Fast. Getting up early, rushing to work, eating breakfast while at work, completing various tasks, communicating with many people (sometimes for fun and sometimes to counsel), running errands after work, trying to go for a walk, cooking dinner, cleaning up dinner, sitting on the couch for a few minutes, brushing teeth, washing face, getting in bed, saying our prayers, going to sleep. This is often the pattern of my day and while I’m not exactly sure what your day looks like, I can guarantee that most of the time you’d agree with me. It’s fast.
It’s sometime in the middle of the daily chaos that I find myself wondering what Jesus’ life would look like had he been here during this day and time. Would he be rushing from one event to the next, wearing himself thin with social, occupational, even church-related demands? Would he be in the center of the busy-ness?
Perhaps this week I’ve been struck by this question even more deeply because this is holy week. This is the week that Christians have an opportunity to openly celebrate the GREATEST of all gifts – the death and resurrection of Jesus, God’s son, on our behalf. And do I find myself reflecting in gratitude on what has been accomplished for me? Not frequently, because I’m too BUSY.
It’s a problem when I’m too busy to be grateful...when I’m too busy to stop and acknowledge that this week is to be a time of remembrance and reflection, a celebration of Christ’s resurrection (and all that it implies – thanks to Mike for his work on this sermon series). And I guess that this burden to “un-busy” myself gets me most right now for this essential reason: if I don’t have enough time to be grateful for this, the largest of all gifts, how can I be truly grateful for anything else? And worse yet, this lack of gratitude leads directly to my heart growing cold.
So, one morning this week, somewhere between the getting up early and rushing to work, I began to plead with God to soften my heart. I know my limits, and I know that I’ve currently been operating beyond them. It’s no surprise then that my heart has felt hard. It’s no surprise that I’ve felt as though I’m functioning on my own strength. And here's the cool part. Even when I can see that my heart is hard toward God, I can see that my heart has grown cold. And God gives me a gift: I become grateful for a heart that recognizes it's headed in the wrong direction.
While reading a devotional by John Piper Monday morning, the following words shot to my heart:
Does the perseverance of our faith rest on the reliability of our own resolve? Or does it rest on the work of God to “keep us trusting”?

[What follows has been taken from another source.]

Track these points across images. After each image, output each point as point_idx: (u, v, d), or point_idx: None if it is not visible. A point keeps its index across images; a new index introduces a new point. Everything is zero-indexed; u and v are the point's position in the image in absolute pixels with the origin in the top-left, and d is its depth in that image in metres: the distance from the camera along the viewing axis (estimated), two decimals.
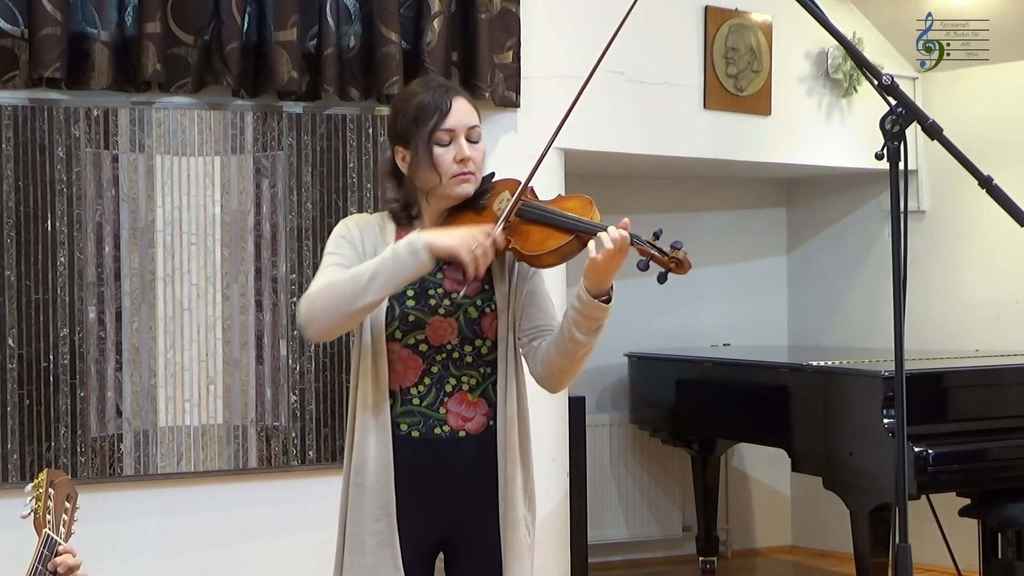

It is a great and wonderful truth of Scripture that God is faithful, and will keep forever those whom he has called. Our confidence that we are eternally secure is a confidence that God will “keep us trusting”!
1 Corinthians 1:8-9 “The Lord will sustain (keep) you to the end, guiltless in the day of our Lord Jesus Christ. God is faithful, by whom you were called into the fellowship of his Son, Jesus Christ our Lord.”
You see, busy-ness is a problem. It’s unwise of us to fill our days too full. But there is also reason to rejoice in the midst of it. Just as the small voice corrected and led me toward repentance, God will continue to do so. This is the gift: the Holy Spirit. The One who came to guide us through this life - who is alive in each of us who has claimed the name of Jesus.
So this Easter week, I have not daily reflected upon the sacrifice that was made on my behalf. And while part of me is remiss to admit this to everyone, there are some sweet lessons that God has taught me in the midst of it.
1. While this is a particularly exciting time for us as believers, we can rejoice about the resurrection at any time.
2. God is faithful to draw us back to Him.
3. I don't have to obsess about doing it "right" all of the time. "The Lord will sustain [me] to the end."
It's time to slow down, grow in gratitude, and rejoice for a God who doesn't let go! Then, we can say with gratitude, "He is risen!"